/---

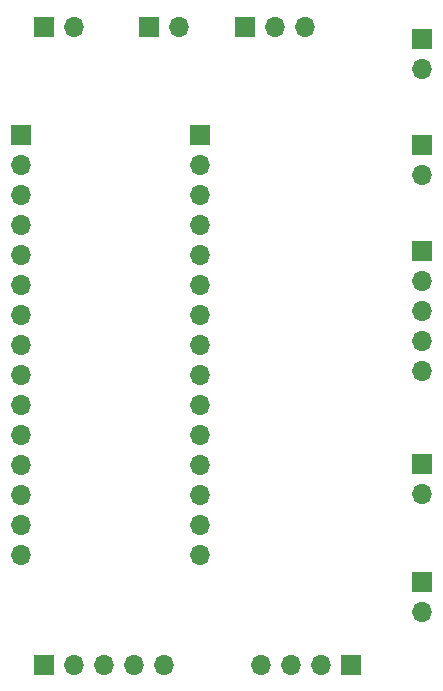
<source format=gbr>
%TF.GenerationSoftware,KiCad,Pcbnew,5.1.7-a382d34a8~88~ubuntu18.04.1*%
%TF.CreationDate,2021-02-15T20:29:51+09:00*%
%TF.ProjectId,atmega328p,61746d65-6761-4333-9238-702e6b696361,rev?*%
%TF.SameCoordinates,Original*%
%TF.FileFunction,Soldermask,Bot*%
%TF.FilePolarity,Negative*%
%FSLAX46Y46*%
G04 Gerber Fmt 4.6, Leading zero omitted, Abs format (unit mm)*
G04 Created by KiCad (PCBNEW 5.1.7-a382d34a8~88~ubuntu18.04.1) date 2021-02-15 20:29:51*
%MOMM*%
%LPD*%
G01*
G04 APERTURE LIST*
%ADD10R,1.700000X1.700000*%
%ADD11O,1.700000X1.700000*%
G04 APERTURE END LIST*
D10*
%TO.C,J1*%
X63000000Y-52160000D03*
D11*
X63000000Y-54700000D03*
X63000000Y-57240000D03*
X63000000Y-59780000D03*
X63000000Y-62320000D03*
X63000000Y-64860000D03*
X63000000Y-67400000D03*
X63000000Y-69940000D03*
X63000000Y-72480000D03*
X63000000Y-75020000D03*
X63000000Y-77560000D03*
X63000000Y-80100000D03*
X63000000Y-82640000D03*
X63000000Y-85180000D03*
X63000000Y-87720000D03*
%TD*%
D10*
%TO.C,J2*%
X65000000Y-43000000D03*
D11*
X67540000Y-43000000D03*
%TD*%
%TO.C,J3*%
X78220000Y-87720000D03*
X78220000Y-85180000D03*
X78220000Y-82640000D03*
X78220000Y-80100000D03*
X78220000Y-77560000D03*
X78220000Y-75020000D03*
X78220000Y-72480000D03*
X78220000Y-69940000D03*
X78220000Y-67400000D03*
X78220000Y-64860000D03*
X78220000Y-62320000D03*
X78220000Y-59780000D03*
X78220000Y-57240000D03*
X78220000Y-54700000D03*
D10*
X78220000Y-52160000D03*
%TD*%
%TO.C,J4*%
X82000000Y-43000000D03*
D11*
X84540000Y-43000000D03*
X87080000Y-43000000D03*
%TD*%
%TO.C,J5*%
X97000000Y-46540000D03*
D10*
X97000000Y-44000000D03*
%TD*%
%TO.C,J6*%
X97000000Y-53000000D03*
D11*
X97000000Y-55540000D03*
%TD*%
D10*
%TO.C,J7*%
X97000000Y-62000000D03*
D11*
X97000000Y-64540000D03*
X97000000Y-67080000D03*
X97000000Y-69620000D03*
X97000000Y-72160000D03*
%TD*%
D10*
%TO.C,J8*%
X97000000Y-80000000D03*
D11*
X97000000Y-82540000D03*
%TD*%
%TO.C,J9*%
X97000000Y-92540000D03*
D10*
X97000000Y-90000000D03*
%TD*%
%TO.C,J10*%
X65000000Y-97000000D03*
D11*
X67540000Y-97000000D03*
X70080000Y-97000000D03*
X72620000Y-97000000D03*
X75160000Y-97000000D03*
%TD*%
D10*
%TO.C,J11*%
X91000000Y-97000000D03*
D11*
X88460000Y-97000000D03*
X85920000Y-97000000D03*
X83380000Y-97000000D03*
%TD*%
D10*
%TO.C,J12*%
X73900000Y-43000000D03*
D11*
X76440000Y-43000000D03*
%TD*%
M02*

</source>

\---

TASK TO CARRY OUT: Only the lines from the one containing "X97000000Y-44000000D03*" through the final line of the data belong in the answer, repeated exactly.

RESULT OF THE EXERCISE:
X97000000Y-44000000D03*
%TD*%
%TO.C,J6*%
X97000000Y-53000000D03*
D11*
X97000000Y-55540000D03*
%TD*%
D10*
%TO.C,J7*%
X97000000Y-62000000D03*
D11*
X97000000Y-64540000D03*
X97000000Y-67080000D03*
X97000000Y-69620000D03*
X97000000Y-72160000D03*
%TD*%
D10*
%TO.C,J8*%
X97000000Y-80000000D03*
D11*
X97000000Y-82540000D03*
%TD*%
%TO.C,J9*%
X97000000Y-92540000D03*
D10*
X97000000Y-90000000D03*
%TD*%
%TO.C,J10*%
X65000000Y-97000000D03*
D11*
X67540000Y-97000000D03*
X70080000Y-97000000D03*
X72620000Y-97000000D03*
X75160000Y-97000000D03*
%TD*%
D10*
%TO.C,J11*%
X91000000Y-97000000D03*
D11*
X88460000Y-97000000D03*
X85920000Y-97000000D03*
X83380000Y-97000000D03*
%TD*%
D10*
%TO.C,J12*%
X73900000Y-43000000D03*
D11*
X76440000Y-43000000D03*
%TD*%
M02*

</source>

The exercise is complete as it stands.